What is required
Go over the entries below line by line, copying each one that contains the word "score".

(Extracted data entries)
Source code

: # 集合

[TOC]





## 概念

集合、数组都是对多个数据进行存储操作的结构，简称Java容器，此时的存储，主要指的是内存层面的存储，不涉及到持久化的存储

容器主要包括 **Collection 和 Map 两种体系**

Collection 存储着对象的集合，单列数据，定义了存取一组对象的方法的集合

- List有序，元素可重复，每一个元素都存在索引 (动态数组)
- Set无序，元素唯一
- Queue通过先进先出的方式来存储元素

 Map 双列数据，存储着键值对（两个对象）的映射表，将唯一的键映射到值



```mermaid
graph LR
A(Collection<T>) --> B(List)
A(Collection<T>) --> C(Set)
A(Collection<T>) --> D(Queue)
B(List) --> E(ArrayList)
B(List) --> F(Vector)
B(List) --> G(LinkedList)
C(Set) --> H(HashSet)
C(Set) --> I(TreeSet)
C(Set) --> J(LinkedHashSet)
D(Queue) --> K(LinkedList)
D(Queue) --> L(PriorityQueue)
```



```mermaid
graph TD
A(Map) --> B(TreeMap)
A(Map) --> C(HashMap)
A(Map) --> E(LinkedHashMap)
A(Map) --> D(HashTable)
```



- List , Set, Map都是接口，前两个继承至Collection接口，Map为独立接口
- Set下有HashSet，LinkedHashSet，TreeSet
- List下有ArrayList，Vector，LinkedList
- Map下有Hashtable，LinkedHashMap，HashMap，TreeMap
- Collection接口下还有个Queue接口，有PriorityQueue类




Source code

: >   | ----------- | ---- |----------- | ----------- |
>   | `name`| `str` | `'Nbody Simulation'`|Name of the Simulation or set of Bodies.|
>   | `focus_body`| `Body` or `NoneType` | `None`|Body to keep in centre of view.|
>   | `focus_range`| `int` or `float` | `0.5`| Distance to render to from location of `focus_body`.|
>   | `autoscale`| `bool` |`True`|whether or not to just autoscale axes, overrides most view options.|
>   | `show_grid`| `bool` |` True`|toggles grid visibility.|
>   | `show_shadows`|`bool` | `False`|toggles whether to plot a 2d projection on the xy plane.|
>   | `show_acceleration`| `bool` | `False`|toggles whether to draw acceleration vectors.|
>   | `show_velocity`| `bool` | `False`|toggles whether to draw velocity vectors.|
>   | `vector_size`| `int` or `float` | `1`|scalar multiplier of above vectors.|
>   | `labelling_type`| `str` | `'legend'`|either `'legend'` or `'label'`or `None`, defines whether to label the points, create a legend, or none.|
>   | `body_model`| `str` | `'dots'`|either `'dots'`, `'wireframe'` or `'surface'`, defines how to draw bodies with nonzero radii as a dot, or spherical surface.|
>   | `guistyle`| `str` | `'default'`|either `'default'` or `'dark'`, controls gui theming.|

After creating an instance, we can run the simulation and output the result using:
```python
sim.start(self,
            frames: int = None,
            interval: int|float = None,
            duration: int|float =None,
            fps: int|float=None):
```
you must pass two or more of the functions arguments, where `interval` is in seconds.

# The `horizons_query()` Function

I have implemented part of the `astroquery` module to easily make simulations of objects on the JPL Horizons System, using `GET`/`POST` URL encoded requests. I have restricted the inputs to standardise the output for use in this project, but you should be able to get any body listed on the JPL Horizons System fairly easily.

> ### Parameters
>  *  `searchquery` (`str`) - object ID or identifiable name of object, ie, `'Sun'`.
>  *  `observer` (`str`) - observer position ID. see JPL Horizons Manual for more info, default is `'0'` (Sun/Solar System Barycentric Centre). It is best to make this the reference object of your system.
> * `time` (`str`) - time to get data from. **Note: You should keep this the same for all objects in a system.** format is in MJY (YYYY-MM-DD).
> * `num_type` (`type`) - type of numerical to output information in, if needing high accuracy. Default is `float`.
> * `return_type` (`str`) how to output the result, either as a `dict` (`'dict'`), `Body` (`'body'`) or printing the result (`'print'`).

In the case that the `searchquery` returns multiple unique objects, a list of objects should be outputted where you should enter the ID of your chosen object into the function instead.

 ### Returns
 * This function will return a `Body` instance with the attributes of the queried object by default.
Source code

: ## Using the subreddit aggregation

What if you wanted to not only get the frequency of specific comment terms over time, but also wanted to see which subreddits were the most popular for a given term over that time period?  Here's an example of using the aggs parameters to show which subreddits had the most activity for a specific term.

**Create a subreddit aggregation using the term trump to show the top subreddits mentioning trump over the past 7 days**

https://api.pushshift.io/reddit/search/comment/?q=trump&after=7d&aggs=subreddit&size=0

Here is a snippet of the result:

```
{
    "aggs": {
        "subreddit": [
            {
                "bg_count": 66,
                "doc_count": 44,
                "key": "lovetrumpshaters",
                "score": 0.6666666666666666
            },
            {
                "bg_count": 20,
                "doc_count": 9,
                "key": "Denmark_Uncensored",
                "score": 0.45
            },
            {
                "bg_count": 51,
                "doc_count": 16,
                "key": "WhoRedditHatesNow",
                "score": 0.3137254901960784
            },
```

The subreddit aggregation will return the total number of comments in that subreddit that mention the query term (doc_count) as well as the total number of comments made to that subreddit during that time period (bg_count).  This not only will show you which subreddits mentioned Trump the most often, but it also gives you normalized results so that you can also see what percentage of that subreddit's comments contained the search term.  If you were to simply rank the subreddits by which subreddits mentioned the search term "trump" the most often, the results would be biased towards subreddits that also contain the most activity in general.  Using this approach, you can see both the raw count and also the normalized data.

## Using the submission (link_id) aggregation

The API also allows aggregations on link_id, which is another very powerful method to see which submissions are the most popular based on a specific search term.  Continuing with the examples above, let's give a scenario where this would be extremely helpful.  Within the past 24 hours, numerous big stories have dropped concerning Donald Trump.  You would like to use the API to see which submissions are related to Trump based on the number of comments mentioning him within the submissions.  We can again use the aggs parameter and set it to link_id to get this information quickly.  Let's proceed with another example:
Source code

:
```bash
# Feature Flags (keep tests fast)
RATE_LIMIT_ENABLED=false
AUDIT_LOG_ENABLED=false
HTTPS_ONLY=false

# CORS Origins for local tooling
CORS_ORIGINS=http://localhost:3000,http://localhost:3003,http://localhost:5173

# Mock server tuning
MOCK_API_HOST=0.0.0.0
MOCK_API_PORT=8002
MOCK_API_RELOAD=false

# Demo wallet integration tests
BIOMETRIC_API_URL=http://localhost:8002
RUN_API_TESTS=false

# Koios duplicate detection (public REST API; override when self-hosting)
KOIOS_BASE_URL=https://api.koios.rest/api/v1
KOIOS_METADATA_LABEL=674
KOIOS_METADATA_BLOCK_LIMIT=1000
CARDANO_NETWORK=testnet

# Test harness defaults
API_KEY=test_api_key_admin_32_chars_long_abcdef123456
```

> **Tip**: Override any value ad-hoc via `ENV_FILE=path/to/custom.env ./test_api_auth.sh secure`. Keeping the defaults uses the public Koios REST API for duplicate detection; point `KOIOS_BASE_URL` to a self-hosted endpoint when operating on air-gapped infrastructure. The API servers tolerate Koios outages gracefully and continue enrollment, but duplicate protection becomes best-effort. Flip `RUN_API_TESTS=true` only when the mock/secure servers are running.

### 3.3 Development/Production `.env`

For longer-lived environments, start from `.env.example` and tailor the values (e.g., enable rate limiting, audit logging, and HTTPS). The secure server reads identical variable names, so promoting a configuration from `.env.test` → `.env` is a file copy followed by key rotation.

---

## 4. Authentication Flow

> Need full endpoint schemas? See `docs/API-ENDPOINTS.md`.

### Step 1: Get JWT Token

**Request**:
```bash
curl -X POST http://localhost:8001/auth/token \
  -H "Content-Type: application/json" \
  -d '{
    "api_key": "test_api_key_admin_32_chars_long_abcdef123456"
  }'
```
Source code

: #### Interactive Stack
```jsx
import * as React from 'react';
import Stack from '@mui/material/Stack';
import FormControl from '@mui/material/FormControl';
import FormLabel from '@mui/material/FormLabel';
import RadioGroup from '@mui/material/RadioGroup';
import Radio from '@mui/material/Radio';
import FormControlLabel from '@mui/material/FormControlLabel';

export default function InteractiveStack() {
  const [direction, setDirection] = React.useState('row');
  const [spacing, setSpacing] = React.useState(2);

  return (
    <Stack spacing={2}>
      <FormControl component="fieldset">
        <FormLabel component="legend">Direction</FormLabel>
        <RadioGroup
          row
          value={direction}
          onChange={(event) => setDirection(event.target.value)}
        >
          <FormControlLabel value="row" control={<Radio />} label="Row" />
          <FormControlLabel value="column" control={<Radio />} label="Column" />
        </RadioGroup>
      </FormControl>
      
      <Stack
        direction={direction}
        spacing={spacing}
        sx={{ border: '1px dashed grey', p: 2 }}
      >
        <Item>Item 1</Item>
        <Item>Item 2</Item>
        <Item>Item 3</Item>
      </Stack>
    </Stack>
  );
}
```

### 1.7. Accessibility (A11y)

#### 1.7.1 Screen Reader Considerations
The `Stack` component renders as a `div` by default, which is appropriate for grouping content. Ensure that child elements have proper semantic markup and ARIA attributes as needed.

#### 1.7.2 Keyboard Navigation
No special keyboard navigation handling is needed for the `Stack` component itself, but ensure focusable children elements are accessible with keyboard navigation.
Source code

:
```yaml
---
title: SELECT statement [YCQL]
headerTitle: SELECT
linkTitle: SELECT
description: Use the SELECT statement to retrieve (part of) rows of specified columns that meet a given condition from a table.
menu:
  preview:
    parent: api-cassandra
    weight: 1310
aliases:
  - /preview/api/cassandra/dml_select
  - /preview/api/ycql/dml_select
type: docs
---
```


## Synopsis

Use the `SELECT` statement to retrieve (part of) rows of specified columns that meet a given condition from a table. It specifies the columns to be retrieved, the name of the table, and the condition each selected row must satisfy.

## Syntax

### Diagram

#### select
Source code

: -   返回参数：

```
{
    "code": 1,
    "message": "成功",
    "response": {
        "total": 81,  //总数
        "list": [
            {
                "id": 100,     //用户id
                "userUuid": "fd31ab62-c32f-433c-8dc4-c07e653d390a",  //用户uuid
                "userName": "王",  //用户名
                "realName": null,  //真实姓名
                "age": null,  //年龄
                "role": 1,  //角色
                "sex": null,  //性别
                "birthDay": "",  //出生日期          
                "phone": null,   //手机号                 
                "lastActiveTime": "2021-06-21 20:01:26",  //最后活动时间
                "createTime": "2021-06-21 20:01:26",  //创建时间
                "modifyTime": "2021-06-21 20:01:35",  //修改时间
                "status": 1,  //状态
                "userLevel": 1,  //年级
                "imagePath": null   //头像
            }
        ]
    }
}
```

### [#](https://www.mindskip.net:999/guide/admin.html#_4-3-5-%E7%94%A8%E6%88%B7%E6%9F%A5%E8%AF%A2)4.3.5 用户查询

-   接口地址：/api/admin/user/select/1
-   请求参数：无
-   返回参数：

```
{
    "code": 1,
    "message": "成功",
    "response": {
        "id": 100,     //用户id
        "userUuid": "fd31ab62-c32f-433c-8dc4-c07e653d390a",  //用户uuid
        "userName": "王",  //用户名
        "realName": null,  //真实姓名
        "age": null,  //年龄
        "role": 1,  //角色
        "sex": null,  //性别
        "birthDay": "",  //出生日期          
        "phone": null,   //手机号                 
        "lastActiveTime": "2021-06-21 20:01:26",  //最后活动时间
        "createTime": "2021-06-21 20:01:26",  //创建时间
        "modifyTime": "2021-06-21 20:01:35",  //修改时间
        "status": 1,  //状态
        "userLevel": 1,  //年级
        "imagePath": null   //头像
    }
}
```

Response area
                "score": 0.6666666666666666
                "score": 0.45
                "score": 0.3137254901960784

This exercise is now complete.